Air Raid Precautions

In September 1935, the British prime minister, Stanley Baldwin published a circular entitled Air Raid Precautions (ARP) inviting local authorities to make plans to protect their people in event of a war. Some towns responded by arranging the building of public air raid shelters. These shelters were built of brick with roofs of reinforced concrete. However, some local authorities ignored the circular and in April 1937 the government decided to create an Air Raid Wardens' Service and during the next year recruited around 200,000 volunteers.
Wardens were responsible for arranged for the sounding of air raid sirens. People were now expected to immediately take cover before the raid actually started. Another siren was played to announce that it was safe to leave the air raid shelters.
The Air Raid Precautions (ARP) had the problem of dealing with unexploded bombs.
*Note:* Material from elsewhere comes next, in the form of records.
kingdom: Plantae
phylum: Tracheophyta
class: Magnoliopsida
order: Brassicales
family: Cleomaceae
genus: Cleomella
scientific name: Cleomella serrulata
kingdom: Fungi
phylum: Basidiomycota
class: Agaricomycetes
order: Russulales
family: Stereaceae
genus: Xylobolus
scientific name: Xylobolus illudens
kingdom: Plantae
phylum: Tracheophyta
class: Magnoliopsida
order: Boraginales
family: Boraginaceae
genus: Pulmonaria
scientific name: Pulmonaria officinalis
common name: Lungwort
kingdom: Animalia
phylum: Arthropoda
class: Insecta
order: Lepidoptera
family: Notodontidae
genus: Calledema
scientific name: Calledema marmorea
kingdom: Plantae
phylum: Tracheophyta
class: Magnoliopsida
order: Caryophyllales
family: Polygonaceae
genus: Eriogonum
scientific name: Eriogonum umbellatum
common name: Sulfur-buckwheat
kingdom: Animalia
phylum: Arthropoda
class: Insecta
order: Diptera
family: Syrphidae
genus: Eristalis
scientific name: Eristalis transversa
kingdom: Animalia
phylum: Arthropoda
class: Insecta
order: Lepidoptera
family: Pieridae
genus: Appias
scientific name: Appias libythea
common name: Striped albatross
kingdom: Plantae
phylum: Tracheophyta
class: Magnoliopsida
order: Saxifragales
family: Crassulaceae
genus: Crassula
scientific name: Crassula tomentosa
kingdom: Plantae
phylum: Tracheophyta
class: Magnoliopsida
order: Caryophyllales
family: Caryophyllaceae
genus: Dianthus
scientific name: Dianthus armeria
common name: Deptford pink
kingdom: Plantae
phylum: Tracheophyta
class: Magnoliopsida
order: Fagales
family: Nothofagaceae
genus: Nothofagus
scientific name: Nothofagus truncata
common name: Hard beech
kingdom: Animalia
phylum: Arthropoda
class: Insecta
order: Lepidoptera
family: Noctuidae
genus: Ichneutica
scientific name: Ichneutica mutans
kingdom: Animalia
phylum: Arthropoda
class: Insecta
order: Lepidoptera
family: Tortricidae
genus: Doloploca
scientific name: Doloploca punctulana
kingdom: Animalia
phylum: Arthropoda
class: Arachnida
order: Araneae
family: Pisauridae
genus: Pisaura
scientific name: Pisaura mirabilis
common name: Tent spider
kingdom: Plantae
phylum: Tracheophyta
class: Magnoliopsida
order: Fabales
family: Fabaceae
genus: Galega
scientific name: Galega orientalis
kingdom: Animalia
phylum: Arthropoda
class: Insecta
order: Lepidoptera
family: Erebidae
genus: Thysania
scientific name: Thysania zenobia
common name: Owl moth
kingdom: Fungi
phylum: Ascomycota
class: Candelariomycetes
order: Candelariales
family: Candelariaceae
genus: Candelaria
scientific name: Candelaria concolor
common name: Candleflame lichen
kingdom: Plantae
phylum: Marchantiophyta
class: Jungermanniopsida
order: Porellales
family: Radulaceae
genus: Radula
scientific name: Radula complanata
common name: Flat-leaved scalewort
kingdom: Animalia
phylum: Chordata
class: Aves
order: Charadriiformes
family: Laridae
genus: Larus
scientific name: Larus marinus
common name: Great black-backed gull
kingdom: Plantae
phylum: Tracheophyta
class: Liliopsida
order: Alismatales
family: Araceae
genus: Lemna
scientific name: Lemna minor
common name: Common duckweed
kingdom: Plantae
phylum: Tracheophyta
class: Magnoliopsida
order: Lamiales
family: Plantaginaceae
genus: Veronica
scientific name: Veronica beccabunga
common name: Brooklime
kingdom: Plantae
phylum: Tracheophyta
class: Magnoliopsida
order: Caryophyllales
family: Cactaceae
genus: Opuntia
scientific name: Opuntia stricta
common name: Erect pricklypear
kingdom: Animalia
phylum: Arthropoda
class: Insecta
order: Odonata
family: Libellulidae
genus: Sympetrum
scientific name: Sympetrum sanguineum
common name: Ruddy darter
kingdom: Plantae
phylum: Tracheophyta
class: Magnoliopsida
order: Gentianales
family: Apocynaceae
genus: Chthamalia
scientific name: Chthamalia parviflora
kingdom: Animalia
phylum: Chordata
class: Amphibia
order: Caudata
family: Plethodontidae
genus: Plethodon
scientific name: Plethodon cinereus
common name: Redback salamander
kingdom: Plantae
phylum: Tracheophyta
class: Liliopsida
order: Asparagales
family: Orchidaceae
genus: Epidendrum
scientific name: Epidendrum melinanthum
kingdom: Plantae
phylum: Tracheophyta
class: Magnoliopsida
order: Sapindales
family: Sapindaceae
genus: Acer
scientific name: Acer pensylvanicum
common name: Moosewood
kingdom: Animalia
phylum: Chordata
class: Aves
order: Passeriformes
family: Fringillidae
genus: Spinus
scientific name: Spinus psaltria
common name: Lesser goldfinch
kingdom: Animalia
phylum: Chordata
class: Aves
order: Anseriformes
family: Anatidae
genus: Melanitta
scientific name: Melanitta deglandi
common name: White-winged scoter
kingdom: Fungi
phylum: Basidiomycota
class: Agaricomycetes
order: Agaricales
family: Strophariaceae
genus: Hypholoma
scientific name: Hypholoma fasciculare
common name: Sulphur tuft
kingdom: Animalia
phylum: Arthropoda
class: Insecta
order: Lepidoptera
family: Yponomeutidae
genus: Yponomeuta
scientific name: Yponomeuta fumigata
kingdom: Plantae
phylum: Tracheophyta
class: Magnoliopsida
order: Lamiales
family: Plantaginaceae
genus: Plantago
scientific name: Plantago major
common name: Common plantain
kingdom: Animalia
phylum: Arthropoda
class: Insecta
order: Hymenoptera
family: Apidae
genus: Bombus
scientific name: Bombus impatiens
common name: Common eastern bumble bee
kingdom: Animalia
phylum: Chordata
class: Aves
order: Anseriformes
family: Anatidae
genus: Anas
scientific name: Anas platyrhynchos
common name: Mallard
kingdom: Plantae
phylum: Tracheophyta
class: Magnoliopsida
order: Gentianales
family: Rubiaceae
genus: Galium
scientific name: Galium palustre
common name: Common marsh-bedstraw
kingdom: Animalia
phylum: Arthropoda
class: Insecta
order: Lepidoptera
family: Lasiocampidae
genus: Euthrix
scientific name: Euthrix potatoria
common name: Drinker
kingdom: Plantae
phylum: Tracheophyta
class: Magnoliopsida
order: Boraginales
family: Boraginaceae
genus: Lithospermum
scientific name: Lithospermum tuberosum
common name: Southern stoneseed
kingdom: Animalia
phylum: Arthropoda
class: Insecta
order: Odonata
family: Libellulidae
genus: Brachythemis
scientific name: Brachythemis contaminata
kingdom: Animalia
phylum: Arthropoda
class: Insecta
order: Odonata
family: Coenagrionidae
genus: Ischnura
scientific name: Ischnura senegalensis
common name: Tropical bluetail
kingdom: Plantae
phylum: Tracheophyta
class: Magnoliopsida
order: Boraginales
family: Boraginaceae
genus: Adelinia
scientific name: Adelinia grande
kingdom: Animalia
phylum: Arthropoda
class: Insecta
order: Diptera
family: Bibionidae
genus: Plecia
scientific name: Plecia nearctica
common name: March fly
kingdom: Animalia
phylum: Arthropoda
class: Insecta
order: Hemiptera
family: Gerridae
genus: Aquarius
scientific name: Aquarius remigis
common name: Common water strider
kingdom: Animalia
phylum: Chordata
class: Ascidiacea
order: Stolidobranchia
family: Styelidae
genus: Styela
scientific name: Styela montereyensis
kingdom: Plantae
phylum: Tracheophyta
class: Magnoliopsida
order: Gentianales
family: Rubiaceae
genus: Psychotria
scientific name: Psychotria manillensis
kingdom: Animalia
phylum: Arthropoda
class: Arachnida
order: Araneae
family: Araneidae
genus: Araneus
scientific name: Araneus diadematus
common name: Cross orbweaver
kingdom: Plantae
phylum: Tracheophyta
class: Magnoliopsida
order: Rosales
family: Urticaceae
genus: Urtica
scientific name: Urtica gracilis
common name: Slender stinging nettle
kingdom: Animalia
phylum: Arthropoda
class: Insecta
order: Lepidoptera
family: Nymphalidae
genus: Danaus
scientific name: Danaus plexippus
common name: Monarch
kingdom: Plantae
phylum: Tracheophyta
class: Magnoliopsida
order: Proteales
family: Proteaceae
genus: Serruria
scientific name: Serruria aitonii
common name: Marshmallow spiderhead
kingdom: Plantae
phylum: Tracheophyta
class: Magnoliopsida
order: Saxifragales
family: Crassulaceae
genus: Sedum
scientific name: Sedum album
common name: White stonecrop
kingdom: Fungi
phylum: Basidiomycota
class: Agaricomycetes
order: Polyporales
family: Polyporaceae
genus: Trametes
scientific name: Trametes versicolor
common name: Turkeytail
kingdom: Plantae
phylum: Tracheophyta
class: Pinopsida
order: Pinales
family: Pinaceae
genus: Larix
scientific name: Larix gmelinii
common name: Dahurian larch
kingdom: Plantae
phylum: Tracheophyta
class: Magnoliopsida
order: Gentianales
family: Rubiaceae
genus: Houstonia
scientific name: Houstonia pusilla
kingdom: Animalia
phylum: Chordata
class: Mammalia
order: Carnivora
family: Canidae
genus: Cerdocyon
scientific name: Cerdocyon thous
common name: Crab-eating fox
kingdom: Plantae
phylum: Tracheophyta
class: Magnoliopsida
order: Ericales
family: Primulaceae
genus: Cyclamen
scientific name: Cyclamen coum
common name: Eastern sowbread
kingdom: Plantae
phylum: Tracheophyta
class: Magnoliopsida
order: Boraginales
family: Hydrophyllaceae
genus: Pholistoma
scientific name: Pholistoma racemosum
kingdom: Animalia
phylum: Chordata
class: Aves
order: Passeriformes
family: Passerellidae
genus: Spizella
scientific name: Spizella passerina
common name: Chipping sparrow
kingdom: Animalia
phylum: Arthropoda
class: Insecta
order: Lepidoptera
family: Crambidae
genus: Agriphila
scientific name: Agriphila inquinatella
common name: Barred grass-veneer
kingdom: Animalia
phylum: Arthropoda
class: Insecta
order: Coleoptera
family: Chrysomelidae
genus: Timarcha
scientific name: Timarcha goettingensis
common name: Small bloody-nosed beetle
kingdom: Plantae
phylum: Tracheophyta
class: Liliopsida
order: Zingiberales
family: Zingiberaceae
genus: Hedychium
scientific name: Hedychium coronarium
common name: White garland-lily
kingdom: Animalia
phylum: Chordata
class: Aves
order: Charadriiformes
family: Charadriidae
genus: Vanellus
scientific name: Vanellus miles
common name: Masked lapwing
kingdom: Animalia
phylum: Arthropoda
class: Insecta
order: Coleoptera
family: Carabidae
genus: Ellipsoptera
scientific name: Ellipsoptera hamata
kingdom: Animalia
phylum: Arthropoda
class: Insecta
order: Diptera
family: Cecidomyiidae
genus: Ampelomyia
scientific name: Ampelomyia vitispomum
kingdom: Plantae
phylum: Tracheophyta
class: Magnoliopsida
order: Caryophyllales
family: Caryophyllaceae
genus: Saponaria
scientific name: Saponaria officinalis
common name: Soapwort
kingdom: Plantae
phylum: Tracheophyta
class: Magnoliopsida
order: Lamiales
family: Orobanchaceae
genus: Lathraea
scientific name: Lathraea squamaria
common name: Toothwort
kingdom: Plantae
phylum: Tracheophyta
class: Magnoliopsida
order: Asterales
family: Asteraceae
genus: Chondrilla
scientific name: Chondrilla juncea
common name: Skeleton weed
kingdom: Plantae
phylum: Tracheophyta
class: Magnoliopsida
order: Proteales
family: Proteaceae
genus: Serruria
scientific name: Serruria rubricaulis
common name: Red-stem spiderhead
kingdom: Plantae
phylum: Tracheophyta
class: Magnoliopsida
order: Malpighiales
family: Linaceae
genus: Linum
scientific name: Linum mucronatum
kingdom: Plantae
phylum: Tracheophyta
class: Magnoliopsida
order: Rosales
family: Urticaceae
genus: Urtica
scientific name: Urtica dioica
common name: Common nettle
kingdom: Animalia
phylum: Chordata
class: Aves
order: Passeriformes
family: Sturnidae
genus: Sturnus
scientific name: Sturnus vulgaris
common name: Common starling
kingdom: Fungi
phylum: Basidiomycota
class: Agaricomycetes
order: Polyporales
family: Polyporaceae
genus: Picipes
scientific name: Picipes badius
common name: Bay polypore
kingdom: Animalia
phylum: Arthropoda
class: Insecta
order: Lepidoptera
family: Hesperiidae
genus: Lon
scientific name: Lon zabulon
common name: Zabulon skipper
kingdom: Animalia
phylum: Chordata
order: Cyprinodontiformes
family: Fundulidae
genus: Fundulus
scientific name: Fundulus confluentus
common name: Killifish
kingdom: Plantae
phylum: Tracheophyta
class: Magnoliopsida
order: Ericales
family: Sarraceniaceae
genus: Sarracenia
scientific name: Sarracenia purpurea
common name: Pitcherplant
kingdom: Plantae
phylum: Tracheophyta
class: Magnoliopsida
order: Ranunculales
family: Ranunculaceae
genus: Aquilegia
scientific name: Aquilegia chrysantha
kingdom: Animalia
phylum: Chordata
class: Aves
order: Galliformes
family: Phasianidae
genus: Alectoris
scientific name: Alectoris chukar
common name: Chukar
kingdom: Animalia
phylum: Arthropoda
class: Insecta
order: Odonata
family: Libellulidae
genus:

It is estimated that one in ten of the bombs dropped on Britain did not explode. Wardens would arrange for all premises to be evacuated and all roads within a 600 yard radius of the unexploded bomb.
At the beginning of the war these bombs were not too difficult to deal with. The A.R.P. would inform the Bomb Disposal Unit (BDU) and skilled men would be sent to remove the fuse of the bomb. However, in 1940 the German manufacturers began to build in anti-handling devices. The bomb was now designed to explode if anyone attempted to remove the fuse. Members of the BDU therefore had the more difficult task of cutting a hole in the casting and removing the explosive contents.
The British government believed that some form of poison gas would be used on the civilian population during the war. It was therefore decided to issue a gas mask to everyone living in Britain. By 1940 the government had issued 38 million gas masks.
The government threatened to punish people not carrying gas masks. However, a study at the beginning of the war suggested that only about 75 per cent of people in London were obeying this rule. By the beginning of 1940 almost no one bothered to carry their gas mask with them. The government now announced that Air Raid Wardens would be carrying out monthly inspections of gas masks. If a person was found to have lost the gas mask they were forced to pay for its replacement.